(Page-level text extractions)

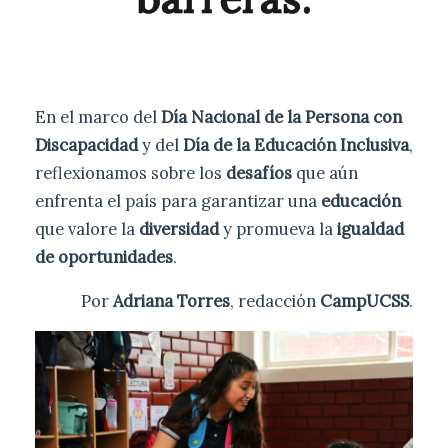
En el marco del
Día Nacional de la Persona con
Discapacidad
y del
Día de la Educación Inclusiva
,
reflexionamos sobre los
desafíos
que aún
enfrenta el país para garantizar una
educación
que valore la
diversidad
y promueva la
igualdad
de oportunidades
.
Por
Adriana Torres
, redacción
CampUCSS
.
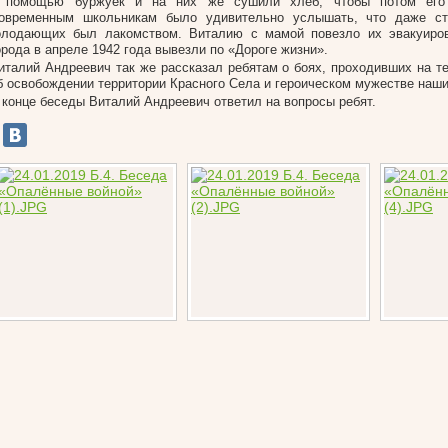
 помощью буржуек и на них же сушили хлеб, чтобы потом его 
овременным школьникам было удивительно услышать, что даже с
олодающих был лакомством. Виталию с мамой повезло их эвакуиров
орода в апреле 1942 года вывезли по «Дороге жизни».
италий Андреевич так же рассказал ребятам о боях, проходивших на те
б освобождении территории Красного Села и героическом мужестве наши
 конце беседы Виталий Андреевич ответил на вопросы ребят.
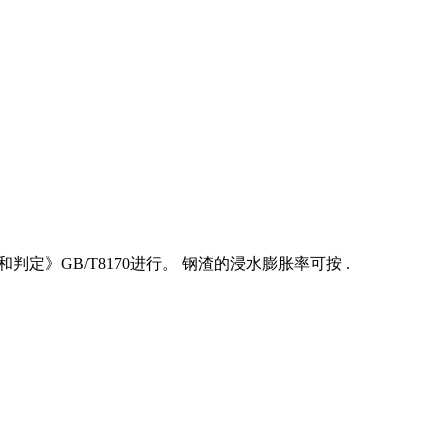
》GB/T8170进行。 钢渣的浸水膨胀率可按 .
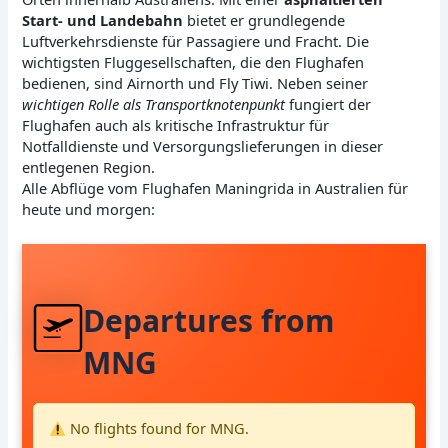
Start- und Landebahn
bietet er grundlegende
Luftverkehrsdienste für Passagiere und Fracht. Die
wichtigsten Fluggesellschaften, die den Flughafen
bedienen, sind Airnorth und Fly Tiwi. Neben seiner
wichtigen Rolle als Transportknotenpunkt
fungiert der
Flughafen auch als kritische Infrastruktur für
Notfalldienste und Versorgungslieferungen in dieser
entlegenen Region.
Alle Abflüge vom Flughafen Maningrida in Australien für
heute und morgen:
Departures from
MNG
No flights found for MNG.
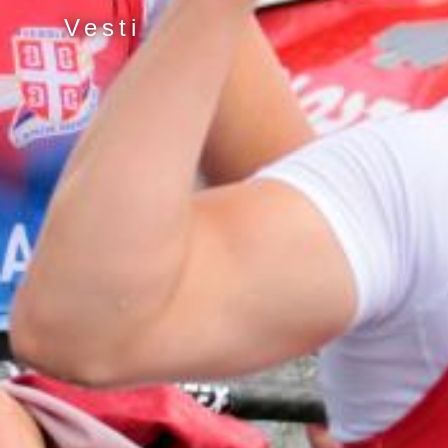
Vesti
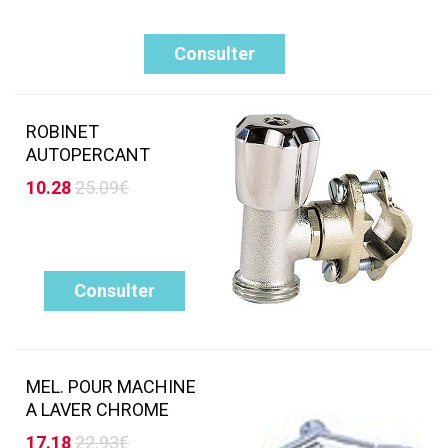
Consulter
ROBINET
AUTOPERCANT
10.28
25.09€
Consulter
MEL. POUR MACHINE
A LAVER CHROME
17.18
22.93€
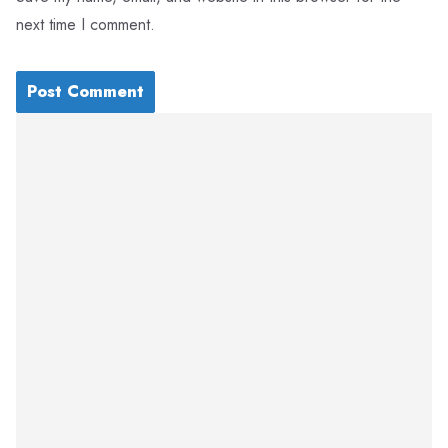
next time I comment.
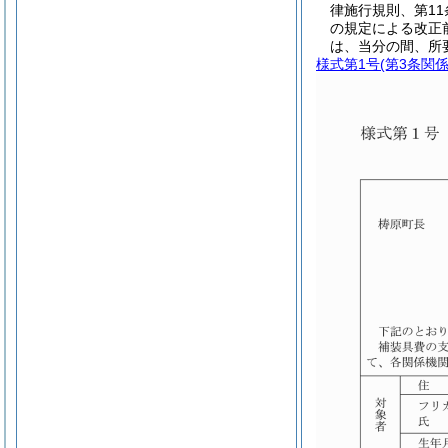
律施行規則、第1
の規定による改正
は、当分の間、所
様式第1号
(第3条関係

* * *

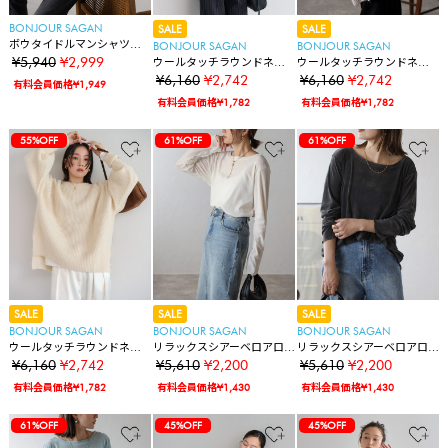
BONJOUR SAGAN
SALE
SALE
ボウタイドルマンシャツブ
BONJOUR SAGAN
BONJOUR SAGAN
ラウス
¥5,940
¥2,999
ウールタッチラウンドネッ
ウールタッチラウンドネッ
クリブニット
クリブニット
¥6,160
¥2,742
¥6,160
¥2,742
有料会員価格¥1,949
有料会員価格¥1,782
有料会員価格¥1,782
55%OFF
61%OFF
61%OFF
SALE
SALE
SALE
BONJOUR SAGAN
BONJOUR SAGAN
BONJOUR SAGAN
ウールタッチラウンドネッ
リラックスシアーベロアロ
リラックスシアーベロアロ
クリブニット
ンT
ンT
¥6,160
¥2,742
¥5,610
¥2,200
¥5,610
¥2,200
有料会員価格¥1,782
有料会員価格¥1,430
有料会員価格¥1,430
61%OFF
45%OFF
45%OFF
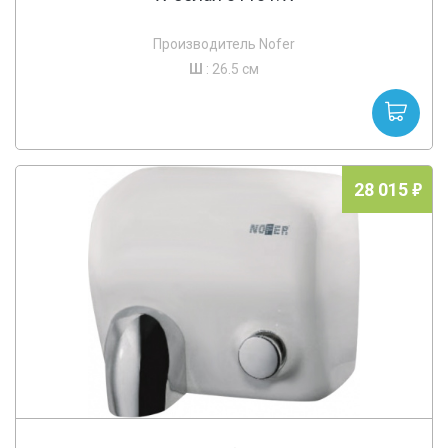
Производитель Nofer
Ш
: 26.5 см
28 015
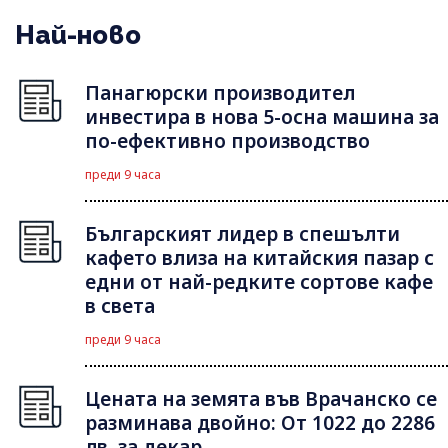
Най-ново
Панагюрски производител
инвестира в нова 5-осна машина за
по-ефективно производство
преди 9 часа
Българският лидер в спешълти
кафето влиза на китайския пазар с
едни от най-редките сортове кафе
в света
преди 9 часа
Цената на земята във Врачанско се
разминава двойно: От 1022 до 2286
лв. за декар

* **Problem statement**: A verbatim reproduction is expected: starting at the line above that has "En el marco del", ending at the line that has "конце беседы Виталий", both included, and with no pictures and no other lines.

* **Result**:
En el marco del
Día Nacional de la Persona con
Discapacidad
y del
Día de la Educación Inclusiva
,
reflexionamos sobre los
desafíos
que aún
enfrenta el país para garantizar una
educación
que valore la
diversidad
y promueva la
igualdad
de oportunidades
.
Por
Adriana Torres
, redacción
CampUCSS
.
 помощью буржуек и на них же сушили хлеб, чтобы потом его 
овременным школьникам было удивительно услышать, что даже с
олодающих был лакомством. Виталию с мамой повезло их эвакуиров
орода в апреле 1942 года вывезли по «Дороге жизни».
италий Андреевич так же рассказал ребятам о боях, проходивших на те
б освобождении территории Красного Села и героическом мужестве наши
 конце беседы Виталий Андреевич ответил на вопросы ребят.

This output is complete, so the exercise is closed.